▶ [Instructions for the task] Repeat only the lines from the one holding "middle pip: (809, 442)" down to the last line of the listing below, including both of those lines.

▶ [Records shown]
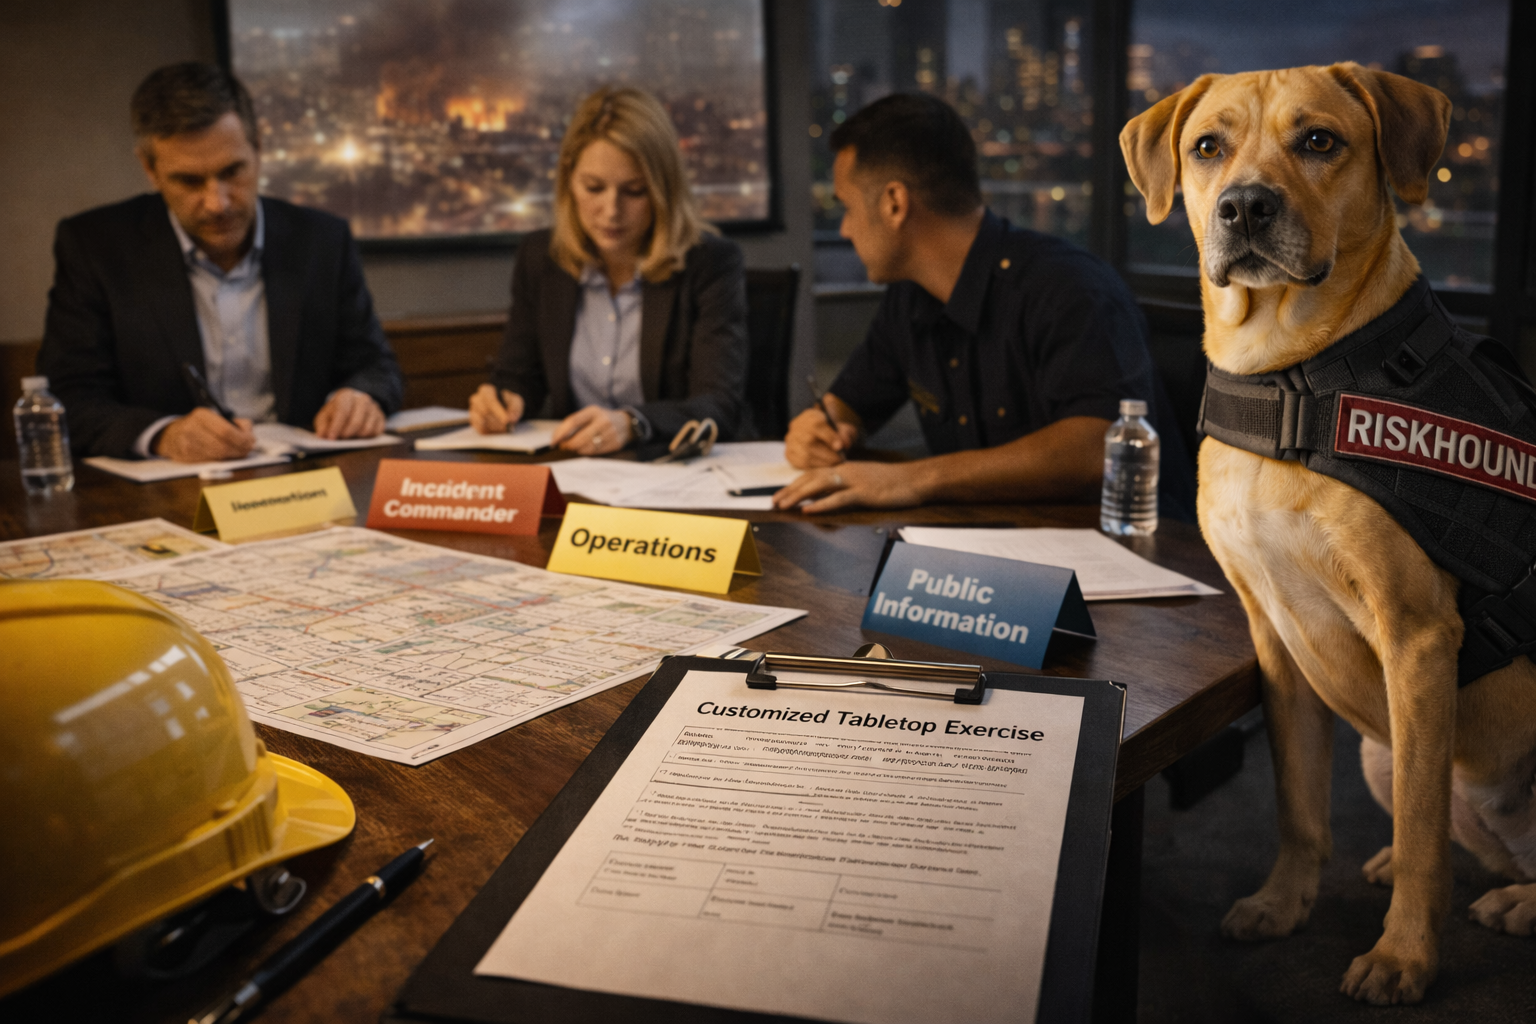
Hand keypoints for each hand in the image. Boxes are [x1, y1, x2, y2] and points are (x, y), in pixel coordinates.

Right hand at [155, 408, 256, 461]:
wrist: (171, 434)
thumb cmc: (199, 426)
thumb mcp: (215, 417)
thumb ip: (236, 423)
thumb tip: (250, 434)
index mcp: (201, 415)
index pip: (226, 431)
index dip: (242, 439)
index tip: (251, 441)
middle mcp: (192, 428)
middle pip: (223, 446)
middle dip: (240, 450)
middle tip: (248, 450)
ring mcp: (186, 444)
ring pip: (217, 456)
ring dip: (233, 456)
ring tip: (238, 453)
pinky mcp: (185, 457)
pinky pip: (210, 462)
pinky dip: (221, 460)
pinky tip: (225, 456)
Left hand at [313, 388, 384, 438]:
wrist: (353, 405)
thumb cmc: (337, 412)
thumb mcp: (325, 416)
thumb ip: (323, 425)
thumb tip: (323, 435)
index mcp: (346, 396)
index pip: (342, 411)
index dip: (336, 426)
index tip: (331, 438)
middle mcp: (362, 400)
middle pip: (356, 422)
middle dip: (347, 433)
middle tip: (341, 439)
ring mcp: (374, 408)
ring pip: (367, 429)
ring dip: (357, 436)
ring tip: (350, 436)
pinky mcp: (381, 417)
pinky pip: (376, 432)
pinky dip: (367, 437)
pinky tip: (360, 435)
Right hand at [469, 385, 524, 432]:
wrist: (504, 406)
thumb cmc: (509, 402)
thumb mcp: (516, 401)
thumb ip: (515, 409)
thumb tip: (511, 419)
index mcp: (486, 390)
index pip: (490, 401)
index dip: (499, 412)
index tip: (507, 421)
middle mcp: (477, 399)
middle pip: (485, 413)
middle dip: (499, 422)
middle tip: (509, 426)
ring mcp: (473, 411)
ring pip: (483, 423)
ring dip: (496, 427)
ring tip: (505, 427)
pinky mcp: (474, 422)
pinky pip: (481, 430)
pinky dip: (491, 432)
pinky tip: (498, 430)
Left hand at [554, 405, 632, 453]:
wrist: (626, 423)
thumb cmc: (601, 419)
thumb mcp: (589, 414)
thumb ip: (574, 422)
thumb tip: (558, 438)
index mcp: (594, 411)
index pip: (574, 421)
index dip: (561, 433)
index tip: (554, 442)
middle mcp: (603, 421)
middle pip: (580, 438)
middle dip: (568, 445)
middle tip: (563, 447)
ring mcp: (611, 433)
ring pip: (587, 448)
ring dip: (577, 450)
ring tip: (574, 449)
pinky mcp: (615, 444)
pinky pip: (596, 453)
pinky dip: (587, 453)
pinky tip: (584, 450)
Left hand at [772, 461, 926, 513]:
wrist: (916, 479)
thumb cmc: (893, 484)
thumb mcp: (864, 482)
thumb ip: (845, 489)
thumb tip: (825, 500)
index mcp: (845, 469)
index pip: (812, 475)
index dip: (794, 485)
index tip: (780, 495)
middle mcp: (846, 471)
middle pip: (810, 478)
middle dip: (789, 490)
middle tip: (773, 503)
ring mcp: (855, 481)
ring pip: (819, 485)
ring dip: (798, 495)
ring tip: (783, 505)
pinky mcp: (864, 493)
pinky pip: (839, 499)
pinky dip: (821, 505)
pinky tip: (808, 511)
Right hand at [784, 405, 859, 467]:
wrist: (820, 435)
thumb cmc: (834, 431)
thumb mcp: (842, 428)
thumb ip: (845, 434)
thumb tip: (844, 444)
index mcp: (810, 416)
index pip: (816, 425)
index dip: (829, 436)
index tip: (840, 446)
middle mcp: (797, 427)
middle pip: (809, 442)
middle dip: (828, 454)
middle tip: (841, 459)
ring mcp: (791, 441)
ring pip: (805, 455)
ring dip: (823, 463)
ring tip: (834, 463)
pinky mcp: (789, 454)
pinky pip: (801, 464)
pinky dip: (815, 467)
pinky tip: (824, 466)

▶ [Solution for this exercise]
middle pip: (809, 442)
middle dip: (828, 454)
middle tip: (841, 459)
ring mcp: (791, 441)
ring pip: (805, 455)
ring dip: (823, 463)
ring tip: (834, 463)
pinky mcp: (789, 454)
pinky pip: (801, 464)
pinky dip: (815, 467)
pinky tip: (824, 466)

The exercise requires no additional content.